Output, as a JSON list of strings with one string per line and blank lines omitted, the lines of the material between the line holding "Rendered at 1241 by 1754 pixels." and the line holding "table_header 執 行", inclusive.

■ SUPPLIED RECORDS
--- Begin ---

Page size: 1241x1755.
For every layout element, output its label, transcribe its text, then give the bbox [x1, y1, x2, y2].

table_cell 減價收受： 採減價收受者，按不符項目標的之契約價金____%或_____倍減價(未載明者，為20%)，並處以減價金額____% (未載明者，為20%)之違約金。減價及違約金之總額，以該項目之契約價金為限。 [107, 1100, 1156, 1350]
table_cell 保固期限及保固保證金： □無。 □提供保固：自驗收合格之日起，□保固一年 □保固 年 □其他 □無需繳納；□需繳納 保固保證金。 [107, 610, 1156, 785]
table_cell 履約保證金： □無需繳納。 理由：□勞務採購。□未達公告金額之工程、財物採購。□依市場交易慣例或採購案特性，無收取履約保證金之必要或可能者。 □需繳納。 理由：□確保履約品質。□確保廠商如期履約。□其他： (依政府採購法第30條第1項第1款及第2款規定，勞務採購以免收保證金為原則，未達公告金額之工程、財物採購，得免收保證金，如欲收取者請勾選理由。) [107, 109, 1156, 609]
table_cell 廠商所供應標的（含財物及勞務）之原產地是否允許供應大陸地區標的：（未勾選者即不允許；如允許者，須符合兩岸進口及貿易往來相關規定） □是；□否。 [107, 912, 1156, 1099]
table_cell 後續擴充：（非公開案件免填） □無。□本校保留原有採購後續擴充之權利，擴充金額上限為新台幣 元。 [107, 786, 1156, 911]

--- End ---
--- Begin ---

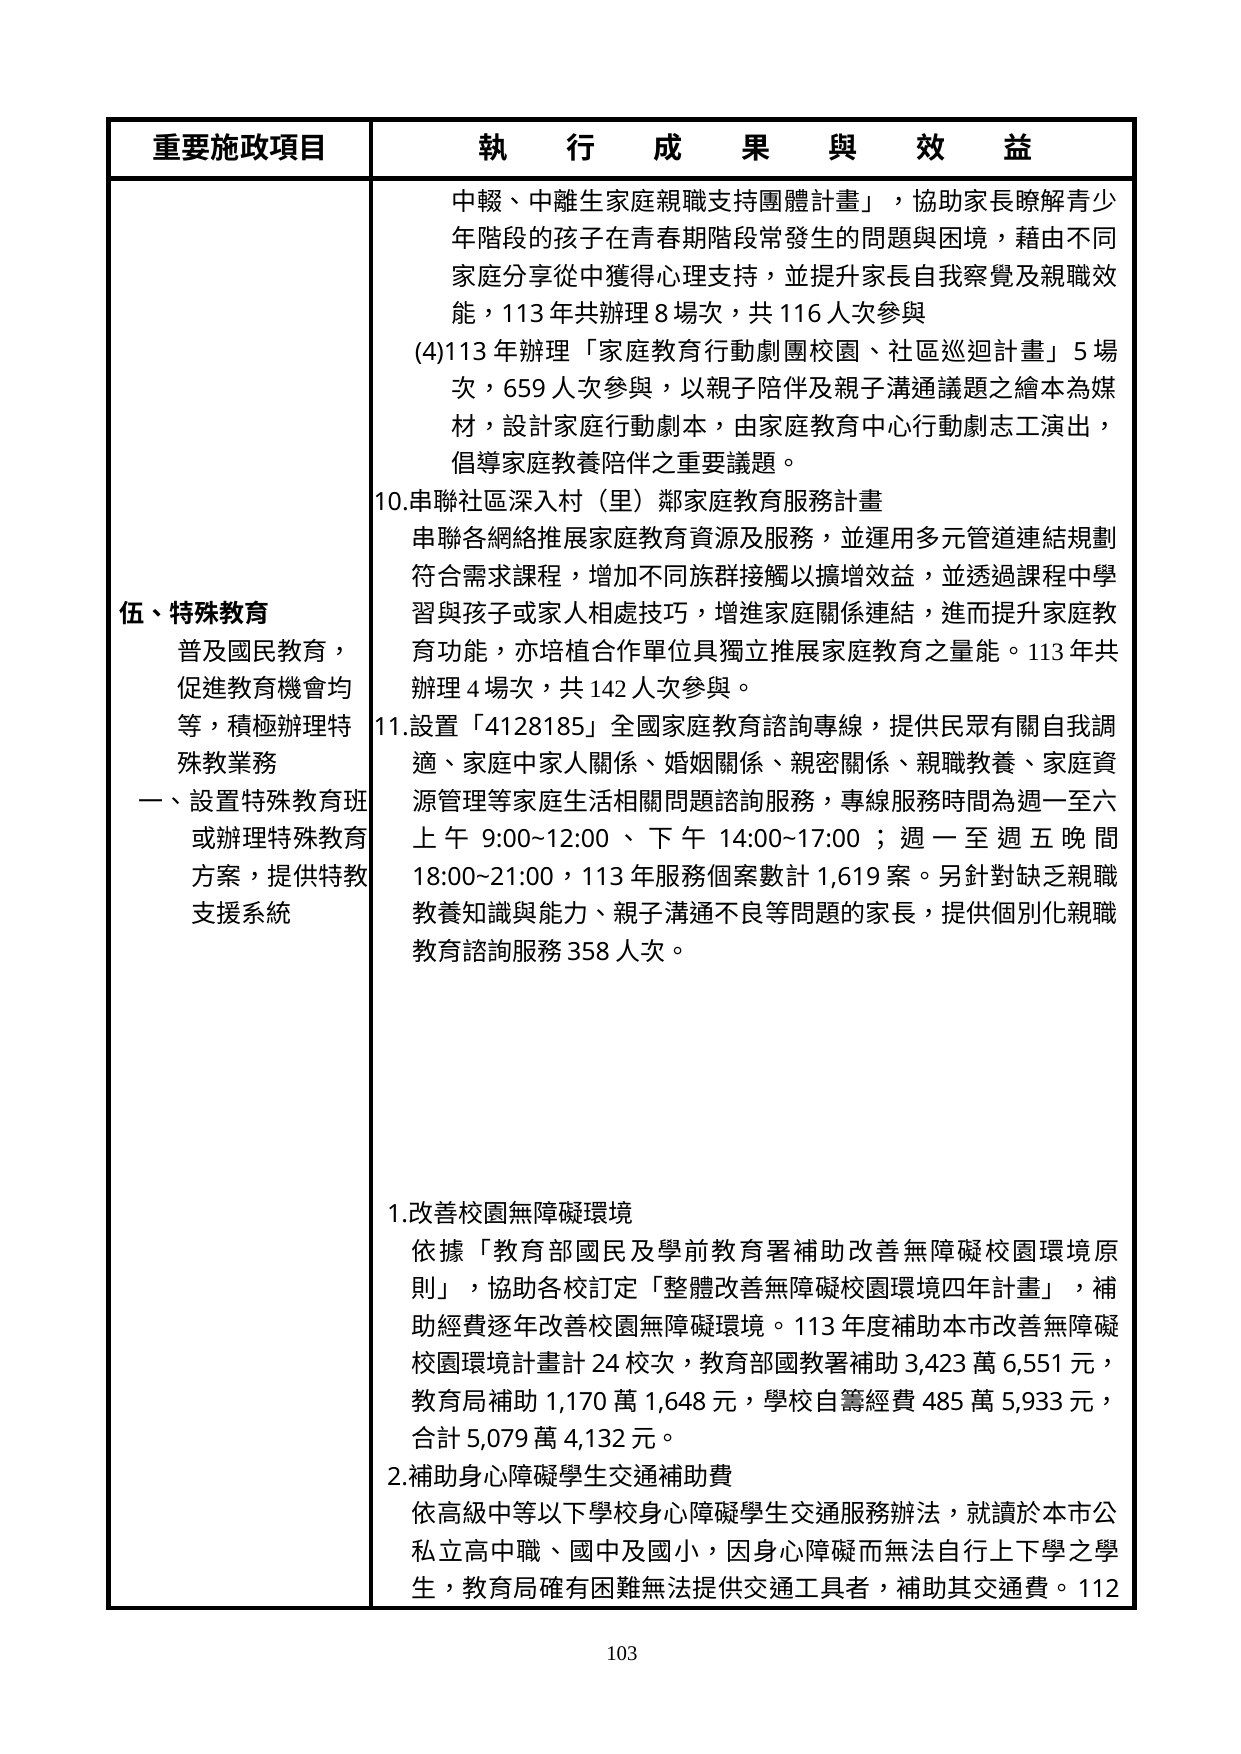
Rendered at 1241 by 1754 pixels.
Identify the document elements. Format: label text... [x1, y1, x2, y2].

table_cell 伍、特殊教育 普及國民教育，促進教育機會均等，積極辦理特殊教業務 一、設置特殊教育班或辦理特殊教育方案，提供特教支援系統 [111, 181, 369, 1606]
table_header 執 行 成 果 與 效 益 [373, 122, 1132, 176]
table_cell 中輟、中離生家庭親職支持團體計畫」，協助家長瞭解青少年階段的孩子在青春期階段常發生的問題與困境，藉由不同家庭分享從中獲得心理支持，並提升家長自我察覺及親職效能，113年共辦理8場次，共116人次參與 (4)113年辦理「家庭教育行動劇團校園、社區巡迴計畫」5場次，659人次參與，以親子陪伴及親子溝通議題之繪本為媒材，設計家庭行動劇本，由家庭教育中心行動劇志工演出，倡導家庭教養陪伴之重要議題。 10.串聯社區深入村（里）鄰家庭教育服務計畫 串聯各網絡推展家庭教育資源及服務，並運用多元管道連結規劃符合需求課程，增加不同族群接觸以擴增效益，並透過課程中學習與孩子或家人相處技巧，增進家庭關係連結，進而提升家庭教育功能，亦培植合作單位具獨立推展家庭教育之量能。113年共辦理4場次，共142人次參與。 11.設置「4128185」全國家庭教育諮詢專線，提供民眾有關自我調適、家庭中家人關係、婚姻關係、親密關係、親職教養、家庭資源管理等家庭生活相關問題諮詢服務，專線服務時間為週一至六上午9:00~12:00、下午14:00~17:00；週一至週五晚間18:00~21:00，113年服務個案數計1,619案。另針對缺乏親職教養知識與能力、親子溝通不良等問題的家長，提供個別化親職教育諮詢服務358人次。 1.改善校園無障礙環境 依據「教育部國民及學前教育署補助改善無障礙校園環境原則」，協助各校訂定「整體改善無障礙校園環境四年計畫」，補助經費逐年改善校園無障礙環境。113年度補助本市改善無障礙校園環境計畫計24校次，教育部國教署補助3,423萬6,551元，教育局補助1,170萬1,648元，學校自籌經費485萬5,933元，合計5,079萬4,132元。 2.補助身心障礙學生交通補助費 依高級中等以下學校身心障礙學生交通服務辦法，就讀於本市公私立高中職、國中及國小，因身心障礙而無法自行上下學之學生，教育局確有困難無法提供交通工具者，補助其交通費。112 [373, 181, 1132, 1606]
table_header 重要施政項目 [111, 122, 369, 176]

--- End ---
--- Begin ---

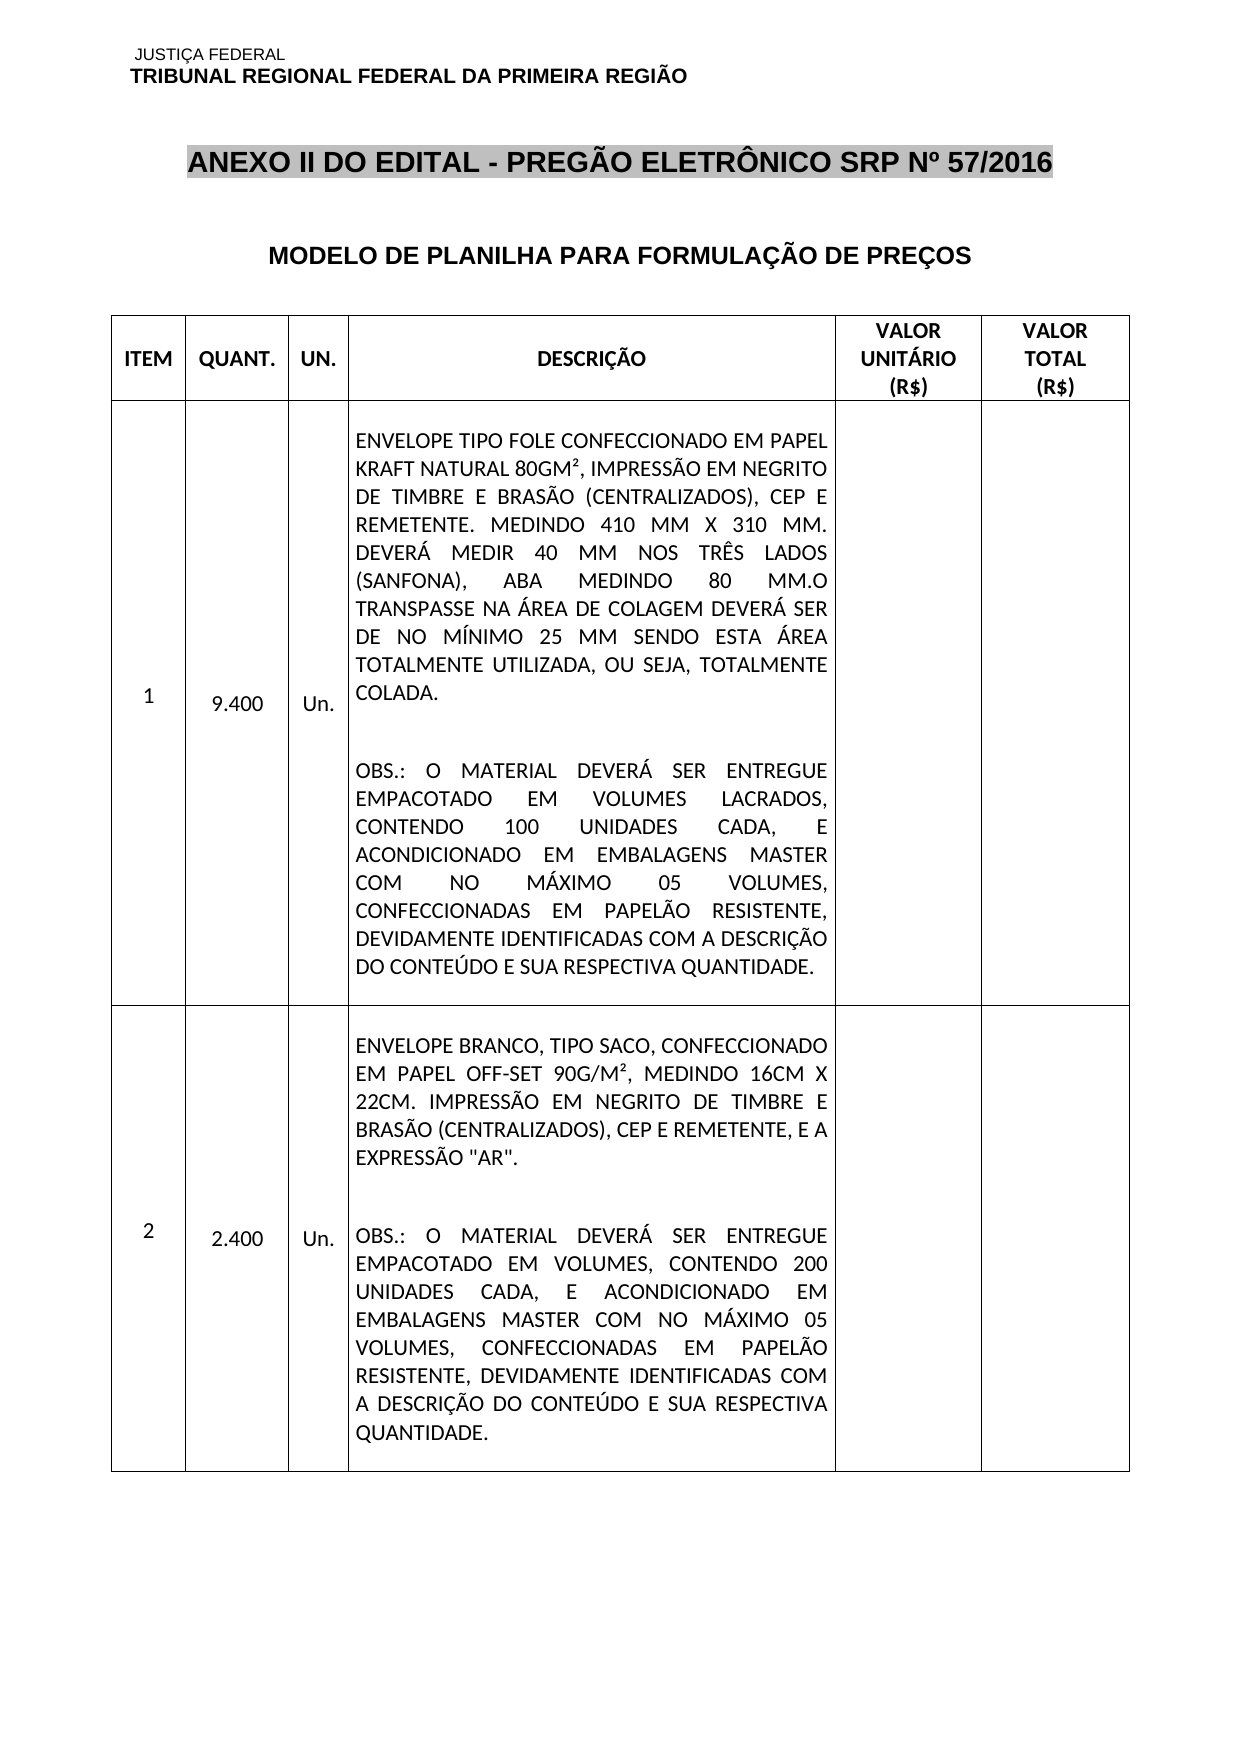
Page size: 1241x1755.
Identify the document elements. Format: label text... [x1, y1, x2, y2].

--- End ---

■ RESULT OF THIS EXERCISE
[
  "Rendered at 1241 by 1754 pixels.",
  "Identify the document elements. Format: label text... [x1, y1, x2, y2].",
  "table_cell 伍、特殊教育 普及國民教育，促進教育機會均等，積極辦理特殊教業務 一、設置特殊教育班或辦理特殊教育方案，提供特教支援系統 [111, 181, 369, 1606]",
  "table_header 執 行 成 果 與 效 益 [373, 122, 1132, 176]"
]